* STATED PROBLEM 1:
Reproduce, from the article on Hershey Brazil's packaging campaign, the passage that begins with the words containing "Coincident with the" and ends with "short-run quick-change production.".
* STATED PROBLEM 2:
According to the article on Hershey Brazil's packaging campaign, which press does the converter use to print the flow-wrap packaging?

* DOCUMENT EXTRACT:
Coincident with the last two March 8 International Women’s Days, Hershey Brazil has been actively leveraging the power of digital printing in a campaign that uses chocolate bar packaging to promote and value female talent. Partnering with Hershey in developing the campaign is agency BETC Sao Paulo.
The converter printing the flow-wrap packaging on an HP Indigo 20000 is Camargo Cia de Embalagens Ltda. The structure is a reverse-printed polyester laminated to white BOPP. The roll-fed 20000 is capable of handling media thicknesses from 10 to 250 microns and web widths to 30 inches at speeds to 19,500 sq ft/hr in four-color mode. It produces print quality that rivals offset and gravure. And because it’s a digital press that requires no printing plates, it opens up numerous opportunities for short-run quick-change production.
In some ways the springboard for this campaign was the simple recognition that embedded in “Hershey” are the pronouns “Her” and “She.” Seizing on this fortuitous coincidence, Hershey developed a campaign called #HerSheGallery that transforms a chocolate bar’s otherwise humble flow wrapping into a space to expose and celebrate the work of female musicians, illustrators, poets, and photographers during the month in which International Women’s Day falls.

* RECORDED DATA:
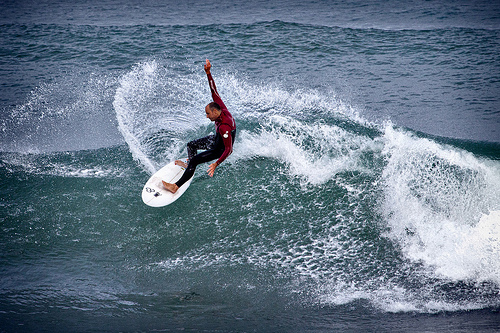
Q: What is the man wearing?
A: Wet suit.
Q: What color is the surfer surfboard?
A: White.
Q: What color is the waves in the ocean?
A: White.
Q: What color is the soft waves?
A: Blue sea.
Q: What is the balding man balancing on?
A: Surfboard.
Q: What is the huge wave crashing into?
A: Surfer.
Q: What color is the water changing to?
A: Deep blue to dark teal.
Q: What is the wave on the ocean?
A: Slightly choppy.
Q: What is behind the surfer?
A: Clear blue water.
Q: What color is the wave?
A: White.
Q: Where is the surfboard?
A: Under the man's feet.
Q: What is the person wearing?
A: Wetsuit.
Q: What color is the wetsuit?
A: Black and red.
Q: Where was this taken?
A: Ocean.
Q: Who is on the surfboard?
A: Surfer.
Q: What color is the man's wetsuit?
A: Red and black.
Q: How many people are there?
A: 1.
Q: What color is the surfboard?
A: White.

* CORRECT ANSWER 1:
Coincident with the last two March 8 International Women’s Days, Hershey Brazil has been actively leveraging the power of digital printing in a campaign that uses chocolate bar packaging to promote and value female talent. Partnering with Hershey in developing the campaign is agency BETC Sao Paulo.
The converter printing the flow-wrap packaging on an HP Indigo 20000 is Camargo Cia de Embalagens Ltda. The structure is a reverse-printed polyester laminated to white BOPP. The roll-fed 20000 is capable of handling media thicknesses from 10 to 250 microns and web widths to 30 inches at speeds to 19,500 sq ft/hr in four-color mode. It produces print quality that rivals offset and gravure. And because it’s a digital press that requires no printing plates, it opens up numerous opportunities for short-run quick-change production.

* CORRECT ANSWER 2:
An HP Indigo 20000.